- Exercise instructions: Reproduce the text of each item below word for word, line by line, and leave the pictures out of your answer.

━━━ The data ━━━

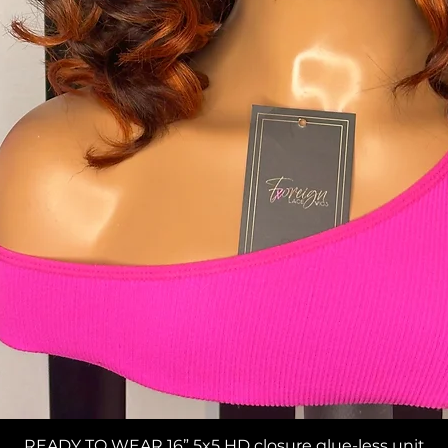
Quick View
READY TO WEAR 16” 5x5 HD closure glue-less unit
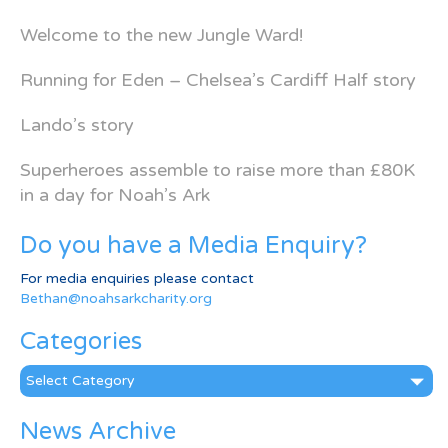
Welcome to the new Jungle Ward!
Running for Eden – Chelsea’s Cardiff Half story
Lando’s story
Superheroes assemble to raise more than £80K
in a day for Noah’s Ark
Do you have a Media Enquiry?
For media enquiries please contact
Bethan@noahsarkcharity.org
Categories
Categories
News Archive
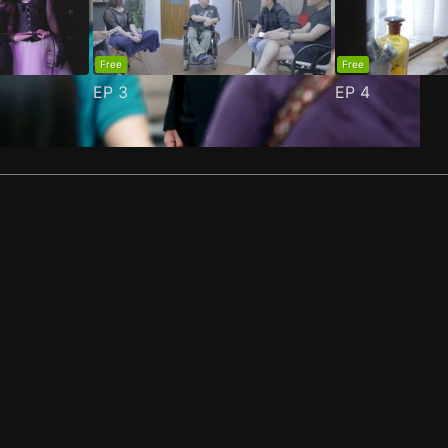
Free
Free
EP
3
EP
4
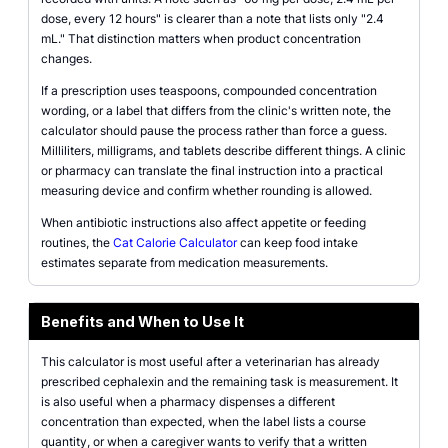
dose, every 12 hours" is clearer than a note that lists only "2.4
mL." That distinction matters when product concentration
changes.
If a prescription uses teaspoons, compounded concentration
wording, or a label that differs from the clinic's written note, the
calculator should pause the process rather than force a guess.
Milliliters, milligrams, and tablets describe different things. A clinic
or pharmacy can translate the final instruction into a practical
measuring device and confirm whether rounding is allowed.
When antibiotic instructions also affect appetite or feeding
routines, the
Cat Calorie Calculator
can keep food intake
estimates separate from medication measurements.
Benefits and When to Use It
This calculator is most useful after a veterinarian has already
prescribed cephalexin and the remaining task is measurement. It
is also useful when a pharmacy dispenses a different
concentration than expected, when the label lists a course
quantity, or when a caregiver wants to verify that a written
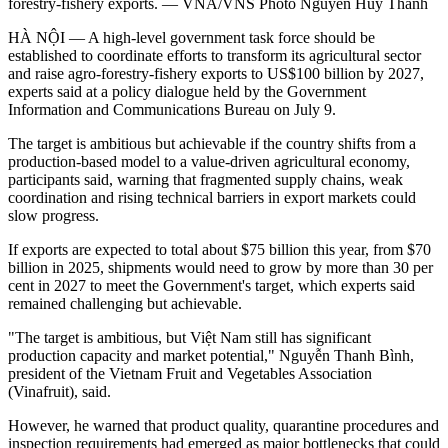
forestry-fishery exports. — VNA/VNS Photo Nguyễn Huy Thành
HÀ NỘI — A high-level government task force should be
established to coordinate efforts to transform its agricultural sector
and raise agro-forestry-fishery exports to US$100 billion by 2027,
experts said at a policy dialogue held by the Government
Information and Communications Bureau on July 9.
The target is ambitious but achievable if the country shifts from a
production-based model to a value-driven agricultural economy,
participants said, warning that fragmented supply chains, weak
coordination and rising technical barriers in export markets could
slow progress.
If exports are expected to total about $75 billion this year, from $70
billion in 2025, shipments would need to grow by more than 30 per
cent in 2027 to meet the Government's target, which experts said
remained challenging but achievable.
"The target is ambitious, but Việt Nam still has significant
production capacity and market potential," Nguyễn Thanh Bình,
president of the Vietnam Fruit and Vegetables Association
(Vinafruit), said.
However, he warned that product quality, quarantine procedures and
inspection requirements had emerged as major bottlenecks that could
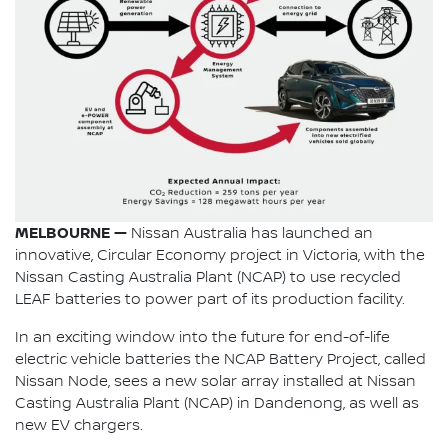
MELBOURNE —
Nissan Australia has launched an
innovative, Circular Economy project in Victoria, with the
Nissan Casting Australia Plant (NCAP) to use recycled
LEAF batteries to power part of its production facility.
In an exciting window into the future for end-of-life
electric vehicle batteries the NCAP Battery Project, called
Nissan Node, sees a new solar array installed at Nissan
Casting Australia Plant (NCAP) in Dandenong, as well as
new EV chargers.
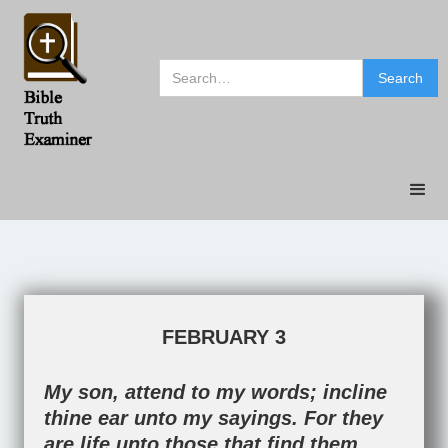
FEBRUARY 3
My son, attend to my words; incline
thine ear unto my sayings. For they
are life unto those that find them,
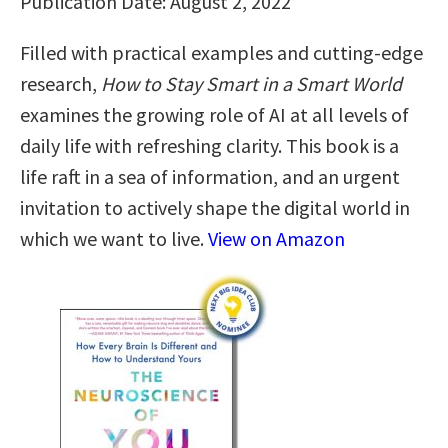
Publication Date: August 2, 2022
Filled with practical examples and cutting-edge
research,
How to Stay Smart in a Smart World
examines the growing role of AI at all levels of
daily life with refreshing clarity. This book is a
life raft in a sea of information, and an urgent
invitation to actively shape the digital world in
which we want to live.
View on Amazon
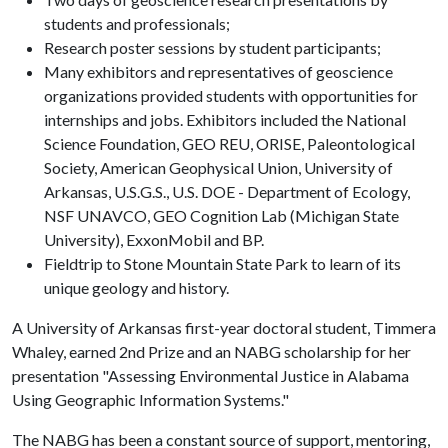
students and professionals;
Research poster sessions by student participants;
Many exhibitors and representatives of geoscience
organizations provided students with opportunities for
internships and jobs. Exhibitors included the National
Science Foundation, GEO REU, ORISE, Paleontological
Society, American Geophysical Union, University of
Arkansas, U.S.G.S., U.S. DOE - Department of Ecology,
NSF UNAVCO, GEO Cognition Lab (Michigan State
University), ExxonMobil and BP.
Fieldtrip to Stone Mountain State Park to learn of its
unique geology and history.
A University of Arkansas first-year doctoral student, Timmera
Whaley, earned 2nd Prize and an NABG scholarship for her
presentation "Assessing Environmental Justice in Alabama
Using Geographic Information Systems."
The NABG has been a constant source of support, mentoring,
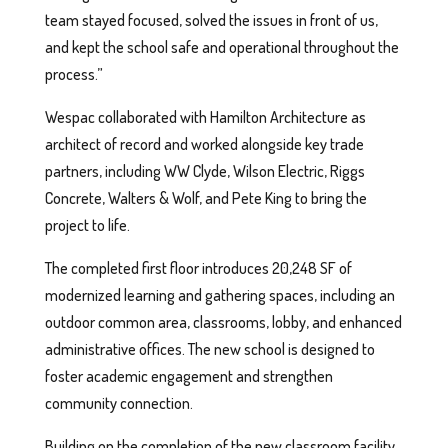
team stayed focused, solved the issues in front of us,
and kept the school safe and operational throughout the
process.”
Wespac collaborated with Hamilton Architecture as
architect of record and worked alongside key trade
partners, including WW Clyde, Wilson Electric, Riggs
Concrete, Walters & Wolf, and Pete King to bring the
project to life.
The completed first floor introduces 20,248 SF of
modernized learning and gathering spaces, including an
outdoor common area, classrooms, lobby, and enhanced
administrative offices. The new school is designed to
foster academic engagement and strengthen
community connection.
Building on the completion of the new classroom facility,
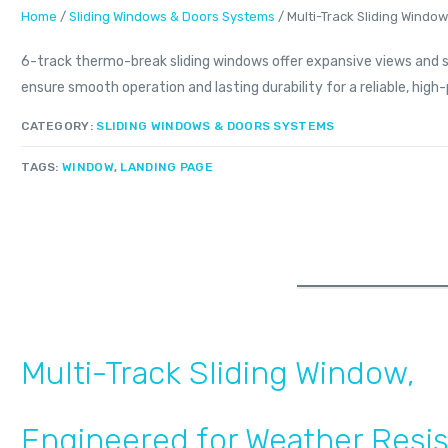
Home
/
Sliding Windows & Doors Systems
/ Multi-Track Sliding Windo
6-track thermo-break sliding windows offer expansive views and 
ensure smooth operation and lasting durability for a reliable, hi
CATEGORY:
SLIDING WINDOWS & DOORS SYSTEMS
TAGS:
WINDOW
,
LANDING PAGE
Multi-Track Sliding Window,
Engineered for Weather Resi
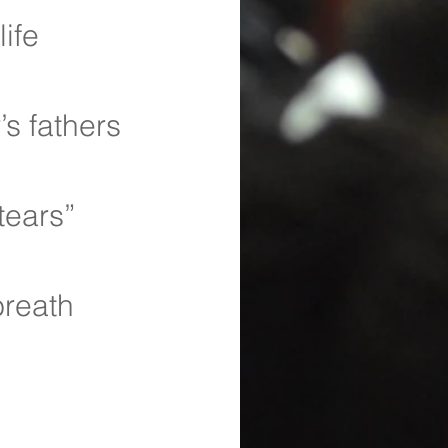
ife 
s fathers
tears”
breath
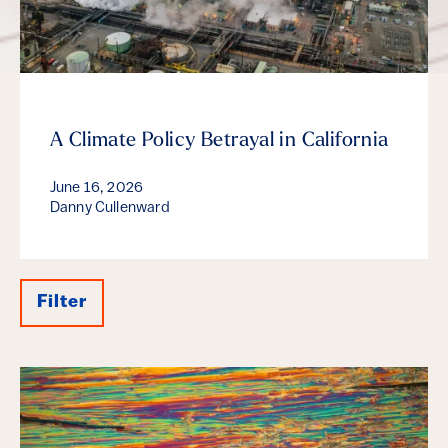
A Climate Policy Betrayal in California
June 16, 2026
Danny Cullenward
Filter
Results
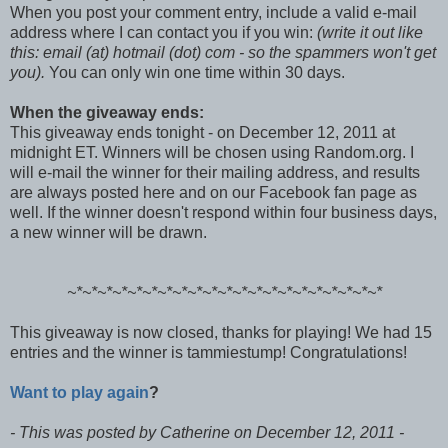
When you post your comment entry, include a valid e-mail
address where I can contact you if you win:
(write it out like
this: email (at) hotmail (dot) com - so the spammers won't get
you).
You can only win one time within 30 days.
When the giveaway ends:
This giveaway ends tonight - on December 12, 2011 at
midnight ET. Winners will be chosen using Random.org. I
will e-mail the winner for their mailing address, and results
are always posted here and on our Facebook fan page as
well. If the winner doesn't respond within four business days,
a new winner will be drawn.
~*~*~*~*~*~*~*
~*~*~*~*~*~*~*
~*~*~*~*~*~*~*
This giveaway is now closed, thanks for playing! We had 15
entries and the winner is tammiestump! Congratulations!
Want to play again
?
- This was posted by Catherine on December 12, 2011 -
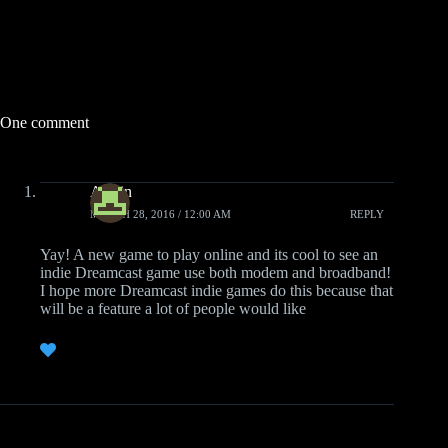
One comment
Austin
MARCH 28, 2016 / 12:00 AM
REPLY
Yay! A new game to play online and its cool to see an
indie Dreamcast game use both modem and broadband!
I hope more Dreamcast indie games do this because that
will be a feature a lot of people would like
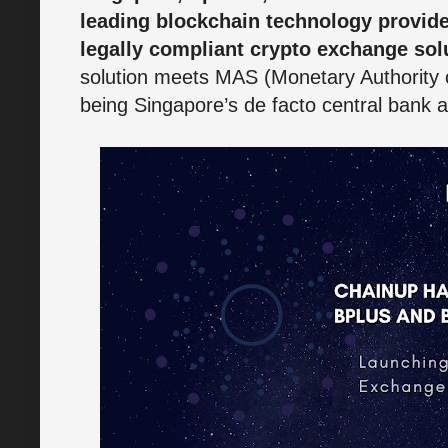
leading blockchain technology provid
legally compliant crypto exchange sol
solution meets MAS (Monetary Authority
being Singapore’s de facto central bank an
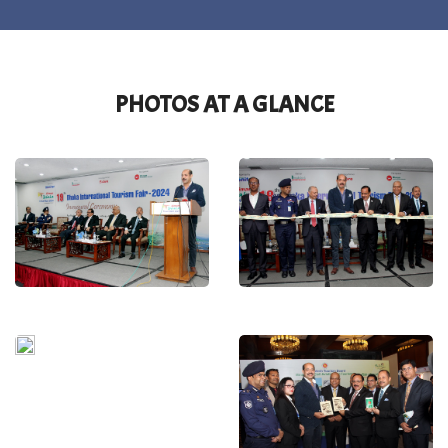
PHOTOS AT A GLANCE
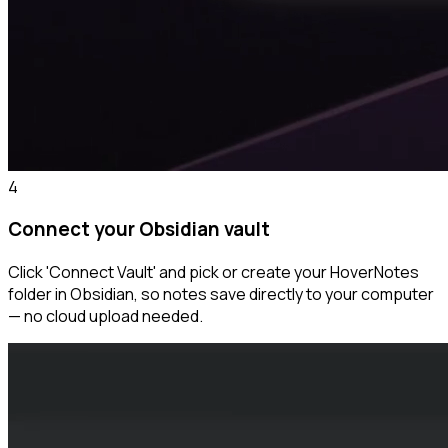
4
Connect your Obsidian vault
Click 'Connect Vault' and pick or create your HoverNotes
folder in Obsidian, so notes save directly to your computer
— no cloud upload needed.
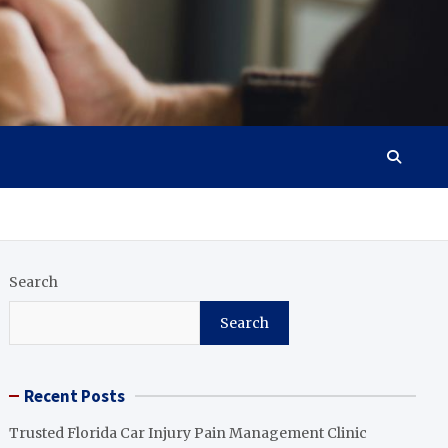
Search
Search
Recent Posts
Trusted Florida Car Injury Pain Management Clinic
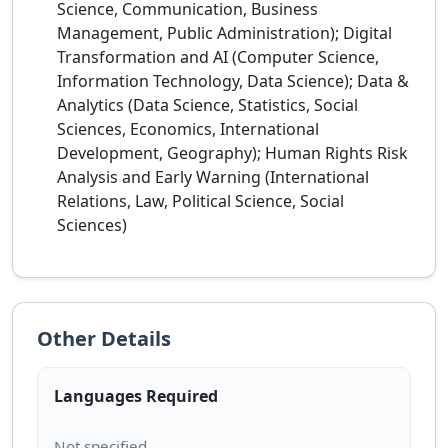
Science, Communication, Business
Management, Public Administration); Digital
Transformation and AI (Computer Science,
Information Technology, Data Science); Data &
Analytics (Data Science, Statistics, Social
Sciences, Economics, International
Development, Geography); Human Rights Risk
Analysis and Early Warning (International
Relations, Law, Political Science, Social
Sciences)
Other Details
Languages Required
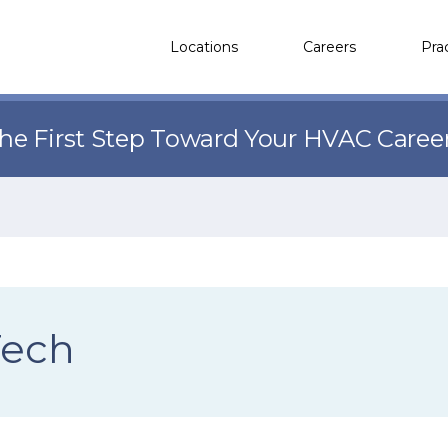
Locations
Careers
Pra
the First Step Toward Your HVAC Caree
Tech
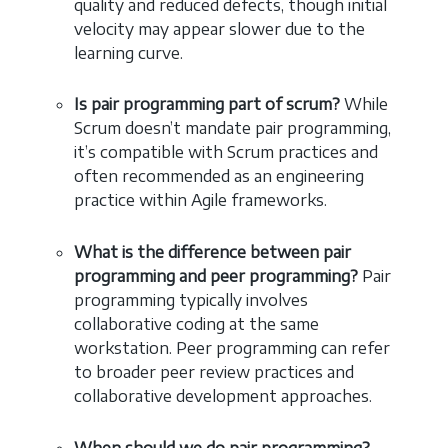
quality and reduced defects, though initial
velocity may appear slower due to the
learning curve.
Is pair programming part of scrum?
While
Scrum doesn’t mandate pair programming,
it’s compatible with Scrum practices and
often recommended as an engineering
practice within Agile frameworks.
What is the difference between pair
programming and peer programming?
Pair
programming typically involves
collaborative coding at the same
workstation. Peer programming can refer
to broader peer review practices and
collaborative development approaches.
When should we do pair programming?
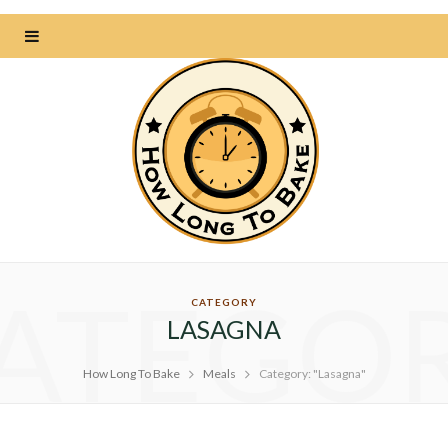
ATEGO
CATEGORY
LASAGNA
How Long To Bake
Meals
Category: "Lasagna"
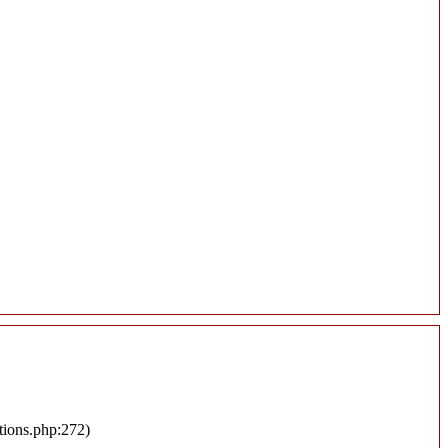
tions.php:272)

━━━

- The completed task:
Quick View
READY TO WEAR 16” 5x5 HD closure glue-less unit
Welcome to the new Jungle Ward!
Running for Eden – Chelsea’s Cardiff Half story
Lando’s story
Superheroes assemble to raise more than £80K
in a day for Noah’s Ark
Do you have a Media Enquiry?
For media enquiries please contact
Bethan@noahsarkcharity.org
Categories
Categories
News Archive
Free
Free
EP
3
EP
4
dose, every 12 hours" is clearer than a note that lists only "2.4
mL." That distinction matters when product concentration
changes.
If a prescription uses teaspoons, compounded concentration
wording, or a label that differs from the clinic's written note, the
calculator should pause the process rather than force a guess.
Milliliters, milligrams, and tablets describe different things. A clinic
or pharmacy can translate the final instruction into a practical
measuring device and confirm whether rounding is allowed.
When antibiotic instructions also affect appetite or feeding
routines, the
Cat Calorie Calculator
can keep food intake
estimates separate from medication measurements.
Benefits and When to Use It
This calculator is most useful after a veterinarian has already
prescribed cephalexin and the remaining task is measurement. It
is also useful when a pharmacy dispenses a different
concentration than expected, when the label lists a course
quantity, or when a caregiver wants to verify that a written
forestry-fishery exports. — VNA/VNS Photo Nguyễn Huy Thành
HÀ NỘI — A high-level government task force should be
established to coordinate efforts to transform its agricultural sector
and raise agro-forestry-fishery exports to US$100 billion by 2027,
experts said at a policy dialogue held by the Government
Information and Communications Bureau on July 9.
The target is ambitious but achievable if the country shifts from a
production-based model to a value-driven agricultural economy,
participants said, warning that fragmented supply chains, weak
coordination and rising technical barriers in export markets could
slow progress.
If exports are expected to total about $75 billion this year, from $70
billion in 2025, shipments would need to grow by more than 30 per
cent in 2027 to meet the Government's target, which experts said
remained challenging but achievable.
"The target is ambitious, but Việt Nam still has significant
production capacity and market potential," Nguyễn Thanh Bình,
president of the Vietnam Fruit and Vegetables Association
(Vinafruit), said.
However, he warned that product quality, quarantine procedures and
inspection requirements had emerged as major bottlenecks that could
MELBOURNE —
Nissan Australia has launched an
innovative, Circular Economy project in Victoria, with the
Nissan Casting Australia Plant (NCAP) to use recycled
LEAF batteries to power part of its production facility.
In an exciting window into the future for end-of-life
electric vehicle batteries the NCAP Battery Project, called
Nissan Node, sees a new solar array installed at Nissan
Casting Australia Plant (NCAP) in Dandenong, as well as
new EV chargers.
FEBRUARY 3
My son, attend to my words; incline
thine ear unto my sayings. For they
are life unto those that find them,
Publication Date: August 2, 2022
Filled with practical examples and cutting-edge
research,
How to Stay Smart in a Smart World
examines the growing role of AI at all levels of
daily life with refreshing clarity. This book is a
life raft in a sea of information, and an urgent
invitation to actively shape the digital world in
which we want to live.
View on Amazon
students and professionals;
Research poster sessions by student participants;
Many exhibitors and representatives of geoscience
organizations provided students with opportunities for
internships and jobs. Exhibitors included the National
Science Foundation, GEO REU, ORISE, Paleontological
Society, American Geophysical Union, University of
Arkansas, U.S.G.S., U.S. DOE - Department of Ecology,
NSF UNAVCO, GEO Cognition Lab (Michigan State
University), ExxonMobil and BP.
Fieldtrip to Stone Mountain State Park to learn of its
unique geology and history.
A University of Arkansas first-year doctoral student, Timmera
Whaley, earned 2nd Prize and an NABG scholarship for her
presentation "Assessing Environmental Justice in Alabama
Using Geographic Information Systems."
The NABG has been a constant source of support, mentoring,
team stayed focused, solved the issues in front of us,
and kept the school safe and operational throughout the
process.”
Wespac collaborated with Hamilton Architecture as
architect of record and worked alongside key trade
partners, including WW Clyde, Wilson Electric, Riggs
Concrete, Walters & Wolf, and Pete King to bring the
project to life.
The completed first floor introduces 20,248 SF of
modernized learning and gathering spaces, including an
outdoor common area, classrooms, lobby, and enhanced
administrative offices. The new school is designed to
foster academic engagement and strengthen
community connection.
Building on the completion of the new classroom facility,
Home
/
Sliding Windows & Doors Systems
/ Multi-Track Sliding Windo
6-track thermo-break sliding windows offer expansive views and 
ensure smooth operation and lasting durability for a reliable, hi
CATEGORY:
SLIDING WINDOWS & DOORS SYSTEMS
TAGS:
WINDOW
,
LANDING PAGE
Multi-Track Sliding Window,
Engineered for Weather Resi
ife 
s fathers
tears”
breath
A Climate Policy Betrayal in California
June 16, 2026
Danny Cullenward
Filter
Results
When you post your comment entry, include a valid e-mail
address where I can contact you if you win:
(write it out like
this: email (at) hotmail (dot) com - so the spammers won't get
you).
You can only win one time within 30 days.
When the giveaway ends:
This giveaway ends tonight - on December 12, 2011 at
midnight ET. Winners will be chosen using Random.org. I
will e-mail the winner for their mailing address, and results
are always posted here and on our Facebook fan page as
well. If the winner doesn't respond within four business days,
a new winner will be drawn.
~*~*~*~*~*~*~*
~*~*~*~*~*~*~*
~*~*~*~*~*~*~*
This giveaway is now closed, thanks for playing! We had 15
entries and the winner is tammiestump! Congratulations!
Want to play again
?
- This was posted by Catherine on December 12, 2011 -
One comment
Austin
MARCH 28, 2016 / 12:00 AM
REPLY
Yay! A new game to play online and its cool to see an
indie Dreamcast game use both modem and broadband!
I hope more Dreamcast indie games do this because that
will be a feature a lot of people would like
leading blockchain technology provid
legally compliant crypto exchange sol
solution meets MAS (Monetary Authority
being Singapore’s de facto central bank an
PHOTOS AT A GLANCE
4
Connect your Obsidian vault
Click 'Connect Vault' and pick or create your HoverNotes
folder in Obsidian, so notes save directly to your computer
— no cloud upload needed.
Search
Search
Recent Posts
Trusted Florida Car Injury Pain Management Clinic
Science, Communication, Business
Management, Public Administration); Digital
Transformation and AI (Computer Science,
Information Technology, Data Science); Data &
Analytics (Data Science, Statistics, Social
Sciences, Economics, International
Development, Geography); Human Rights Risk
Analysis and Early Warning (International
Relations, Law, Political Science, Social
Sciences)
Other Details
Languages Required
Locations
Careers
Pra
the First Step Toward Your HVAC Caree
Tech
quality and reduced defects, though initial
velocity may appear slower due to the
learning curve.
Is pair programming part of scrum?
While
Scrum doesn’t mandate pair programming,
it’s compatible with Scrum practices and
often recommended as an engineering
practice within Agile frameworks.
What is the difference between pair
programming and peer programming?
Pair
programming typically involves
collaborative coding at the same
workstation. Peer programming can refer
to broader peer review practices and
collaborative development approaches.
When should we do pair programming?
ATEGO
CATEGORY
LASAGNA
How Long To Bake
Meals
Category: "Lasagna"
tions.php:272)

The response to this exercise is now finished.